───── 提供された文章 ─────
説明

積層ラベル

【課題】 本発明は、2枚のラベルを引き剥がした後、被貼付体に貼り付けなかったラベルを、貼付可能な状態で簡易に保管できる積層ラベルを提供する。
【解決手段】 本発明の積層ラベルは、基材内面に粘着面12aと剥離面13aが交互に設けられた第1ラベル1と、基材内面に粘着面22aと剥離面23aが交互に設けられた第2ラベル2と、を有し、前記第1ラベル1及び第2ラベル2の少なくとも何れか一方の基材に、折曲げ用のミシン目線19,29が形成されており、前記第1ラベル1と第2ラベル2を引き剥がした後、前記基材をその内面が重なるように前記ミシン目線19,29に沿って折り畳むことにより、前記基材の内面に設けられた粘着面12a,22aが剥離面13a,23aに対面して重なり合う。

【発明の詳細な説明】
【技術分野】
【0001】
本発明は、積層されたラベルを引き剥がすことにより、2枚のタックラベルを得ることができる積層ラベルに関する。
【背景技術】
【0002】
従来、基材の内面に帯状の粘着剤層と剥離剤層が千鳥状に配設された第1ラベルと、基材の内面に帯状の粘着剤層と剥離剤層が千鳥状に配設された第2ラベルと、を有し、一方のラベルの粘着剤層の表面が他方のラベルの剥離剤層の表面に対面するように、前記第1ラベルと第2ラベルが重ね合わされている積層ラベルが知られている(例えば、特許文献1)。
───── 表示された記録 ─────
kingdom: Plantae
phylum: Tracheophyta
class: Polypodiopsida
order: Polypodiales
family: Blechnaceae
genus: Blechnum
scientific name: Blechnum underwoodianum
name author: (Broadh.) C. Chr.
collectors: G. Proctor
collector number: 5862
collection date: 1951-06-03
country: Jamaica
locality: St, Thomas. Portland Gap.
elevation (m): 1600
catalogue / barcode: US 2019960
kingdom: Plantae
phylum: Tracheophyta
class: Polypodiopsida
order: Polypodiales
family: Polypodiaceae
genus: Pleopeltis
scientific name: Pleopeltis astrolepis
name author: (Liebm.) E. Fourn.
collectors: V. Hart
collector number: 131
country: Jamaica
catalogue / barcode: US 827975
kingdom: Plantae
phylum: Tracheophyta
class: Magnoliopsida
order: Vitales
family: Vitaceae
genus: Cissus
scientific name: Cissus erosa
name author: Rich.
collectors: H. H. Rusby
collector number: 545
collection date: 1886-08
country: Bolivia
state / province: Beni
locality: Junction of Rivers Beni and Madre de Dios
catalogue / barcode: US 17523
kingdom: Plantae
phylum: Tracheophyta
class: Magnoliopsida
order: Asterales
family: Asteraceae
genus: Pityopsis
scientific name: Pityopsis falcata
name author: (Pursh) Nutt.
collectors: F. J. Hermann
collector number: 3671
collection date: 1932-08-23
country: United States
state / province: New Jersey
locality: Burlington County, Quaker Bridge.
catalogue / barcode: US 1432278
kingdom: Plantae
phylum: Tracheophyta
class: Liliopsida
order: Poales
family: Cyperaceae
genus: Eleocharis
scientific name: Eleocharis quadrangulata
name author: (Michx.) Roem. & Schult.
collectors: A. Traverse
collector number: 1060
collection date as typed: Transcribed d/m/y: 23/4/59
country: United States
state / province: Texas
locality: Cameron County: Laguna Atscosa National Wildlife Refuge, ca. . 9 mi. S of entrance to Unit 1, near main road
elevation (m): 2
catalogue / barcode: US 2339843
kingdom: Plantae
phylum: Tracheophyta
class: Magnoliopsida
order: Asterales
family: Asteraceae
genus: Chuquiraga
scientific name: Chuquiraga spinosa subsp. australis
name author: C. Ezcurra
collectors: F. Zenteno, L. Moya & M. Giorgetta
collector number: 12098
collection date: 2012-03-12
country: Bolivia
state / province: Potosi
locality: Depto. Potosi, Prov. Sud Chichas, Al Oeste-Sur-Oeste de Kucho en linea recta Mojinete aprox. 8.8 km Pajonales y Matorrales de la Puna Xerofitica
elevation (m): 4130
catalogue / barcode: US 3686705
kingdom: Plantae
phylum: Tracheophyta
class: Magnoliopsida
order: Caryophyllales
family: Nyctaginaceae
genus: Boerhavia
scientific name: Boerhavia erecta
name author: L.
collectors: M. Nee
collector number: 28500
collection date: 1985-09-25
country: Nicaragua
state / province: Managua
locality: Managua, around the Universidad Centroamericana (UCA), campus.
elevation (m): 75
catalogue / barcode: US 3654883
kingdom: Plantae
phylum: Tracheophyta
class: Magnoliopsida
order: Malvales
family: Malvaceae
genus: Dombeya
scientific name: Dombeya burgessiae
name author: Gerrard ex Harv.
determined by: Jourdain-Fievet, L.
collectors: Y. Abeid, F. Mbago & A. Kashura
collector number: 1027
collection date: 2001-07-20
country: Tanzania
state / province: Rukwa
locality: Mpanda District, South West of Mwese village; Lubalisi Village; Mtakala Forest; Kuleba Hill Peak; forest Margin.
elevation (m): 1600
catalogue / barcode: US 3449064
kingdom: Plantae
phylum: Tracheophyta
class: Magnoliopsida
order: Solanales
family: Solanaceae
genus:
─────
解く問題:
[a] 積層ラベルの文章では、第1ラベルと第2ラベルを引き剥がしたあと、基材を何に沿って折り畳むとされていますか。
[b] 積層ラベルの文章を、最後の文のあとから書き続けてください。
記録はこの作業にはまったく関係ありません。

求める答え:
[a] 折曲げ用のミシン目線19,29に沿って折り畳みます。

[b]
【0003】
上記積層ラベルは、第1ラベルと第2ラベルが、それぞれの剥離剤層と粘着剤層の表面同士を対面させて重ね合わされているので、第1ラベルと第2ラベルを容易に引き剥がすことができる。
引き剥がした第1ラベル及び第2ラベルは、その粘着剤層の表面を介して、容器などの被貼付体に貼り付けることができる。この第1ラベル及び第2ラベルに、所望の印刷などを施すことにより、両ラベルを表示用のタックラベルとして使用できる。かかる積層ラベルは、離型紙を必要としないので、製品コストやゴミの発生を抑制できる。
上記積層ラベルは、例えば、運送荷物用の注意書きラベル、空港などのセキュリティラベルなどとして利用されている。
【先行技術文献】
【特許文献】
【0004】
【特許文献1】特開平6−274104号公報
【発明の概要】
【発明が解決しようとする課題】
【0005】
ところで、この種の積層ラベルは、第1ラベル及び第2ラベルを引き剥がすと、必然的に2枚のタックラベル(貼付可能な第1ラベル及び第2ラベル)が得られるが、使用時の状況によっては、このうち1枚だけを被貼付体に貼り付ける場合がある。この場合、残る1枚のタックラベルは、通常、廃棄されるか、或いは、別途準備した離型紙の上に仮貼付しておいて事後に使用される。
しかしながら、上記のようにラベルを廃棄することは、無駄である上、環境的にも好ましくない。また、離型紙上にラベルを仮貼付するためには、離型紙を準備しておく必要があるが、ラベルを貼る人が、常時、離型紙を持っているとは限らない(離型紙を持っていないのが通常である)。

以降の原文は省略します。